Let’s talk shop? Tell us more about your career, what can you share with our community?
Traditional animation itself is something I’ve always known I wanted to pursue professionally. I grew up dancing and drawing, so animation has always made perfect sense to me. A huge aspect of my journey was fighting to get to a position where I was even able to study it at all, because a majority of traditional animation programs are very specific to California. Leaving New Mexico to pursue a higher education in animation was my biggest obstacle, and it often felt like my starting line was set very far back. Clearing that hurdle formed the mindset that I had to commit over two hundred percent. The concept of working twice as hard to get half as far functions as a sort of motivational home base because it makes me gauge what working four or five times as hard looks like for me. I graduated this past December. For where I’m at now — I am an animator, comic artist, concept artist, and voice over artist. It gets pretty cluttered on a business card, I’m always fiddling with the tagline. Having such a broad scope at first was something that really felt like I was doing wrong, because as a newcomer into the animation industry, something I’ve heard consistently is that you really have to pick one specialty and hammer it in, get so good at it they can’t tell you no — it’s great advice I was never able to mold myself to. Once I stopped trying, my perspective shifted to understand that my passion for so many aspects of what essentially boils down to storytelling is a strength. I’m versatile and I’ve decided to like that about myself; it’s pushed me towards unique projects I wouldn’t have necessarily thought myself applicable for if I had tried to fit into a more specific box. I’m currently working on my next comic in the Latina Superhero universe and I’m also animating on an independent film, and I’m very excited about both projects.

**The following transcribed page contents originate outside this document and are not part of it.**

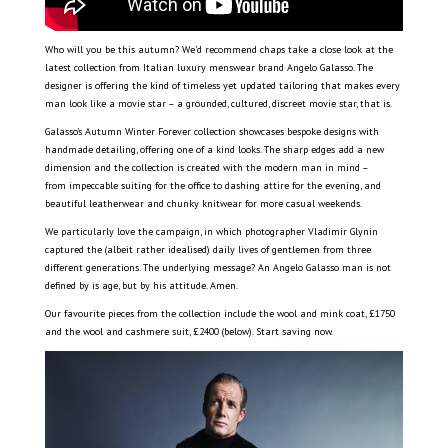
Who will you be this autumn? We’d recommend chaps take a close look at the
latest collection from Italian luxury menswear brand Angelo Galasso. The
designer is offering the kind of timeless yet updated tailoring that makes every
man look like a movie star – a grounded, cultured, discreet movie star, that is.
Galasso’s Autumn Winter Forever collection showcases bespoke designs with
handmade detailing, offering one of a kind looks. The sharp edges add a new
dimension and the collection is created with the modern man in mind –
from impeccable suiting for the office to dashing attire for the evening, and
beautiful leatherwear and chunky knitwear for more casual weekends.
We particularly love the campaign, in which photographer Vladimir Glynin
captured the (albeit rather idealised) daily lives of gentlemen from three
different generations. The underlying message? An Angelo Galasso man is not
defined by is age, but by his attitude. Amen.
Our favourite pieces from the collection include the wool and mink coat, £1750
and the wool and cashmere suit, £2400 (below). Start saving now.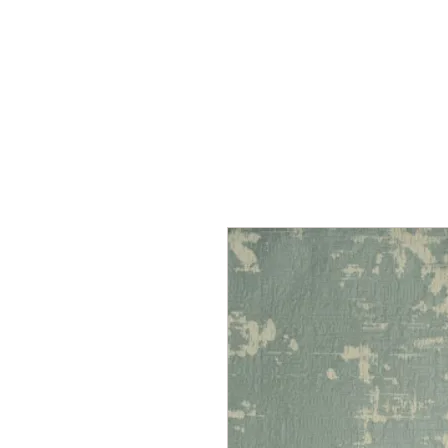
Home
Services
Our Process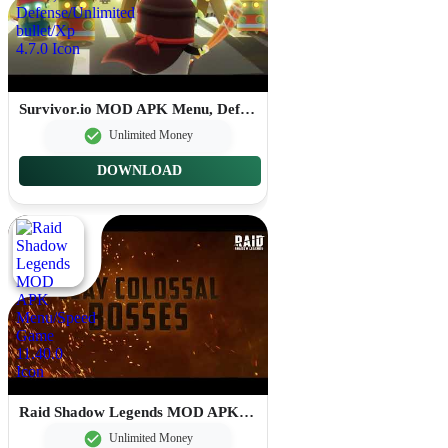
Survivor.io MOD APK Menu, Defense/Unlimited bullet/Xp 4.7.0
Unlimited Money
DOWNLOAD
Raid Shadow Legends MOD APK Menu/Speed Game 11.40.0
Unlimited Money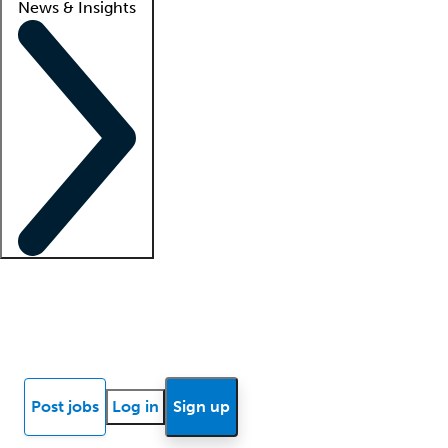
News & Insights
Locum insights
Know Better Blog
News
Research reports
Post jobs
Log in
Sign up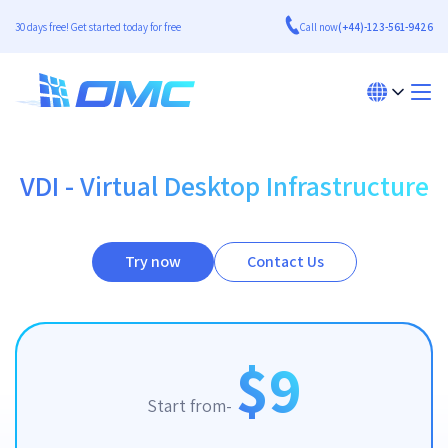
30 days free! Get started today for free
Call now
(+44)-123-561-9426
VDI - Virtual Desktop Infrastructure
Try now
Contact Us
$9
Start from-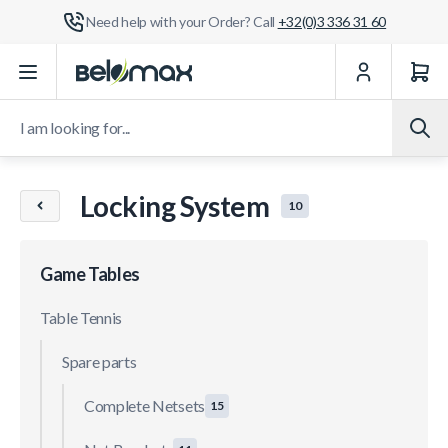
Need help with your Order? Call
+32(0)3 336 31 60
Skip to Content
I am looking for...
Locking System
10
Game Tables
Table Tennis
Spare parts
Complete Netsets
15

Who else deserves some credit and recognition?
Shoutout to my family, first and always, and to my friends who are such an incredible support system. I’m eternally thankful to Kayden Phoenix of the Latina Superhero universe for taking a chance on me. I threw my hat in the ring for a twitter call for Latina artists while still finishing out my degree, and she reached out to hire me to pencil her first comic, a superhero graphic novel called Jalisco. I had never considered working in comics before, and didn’t feel at the time that I had the skillset for it, but she oversaw it and guided me through the process; it was her script and her own vision, and she knew what she wanted to create. Witnessing and working with that kind of confidence – especially when my artistic mentorship up until that point had been solely the male faculty of my alma mater – is a gift. She created a team of all Latina artists for the project, and a major aspect of how she approaches her work is to open the door for more Latinx women to come into the film and animation industries. I’ve learned and continue to learn so much in collaborating with her. Her work can be found at www.latinasuperheroes.com.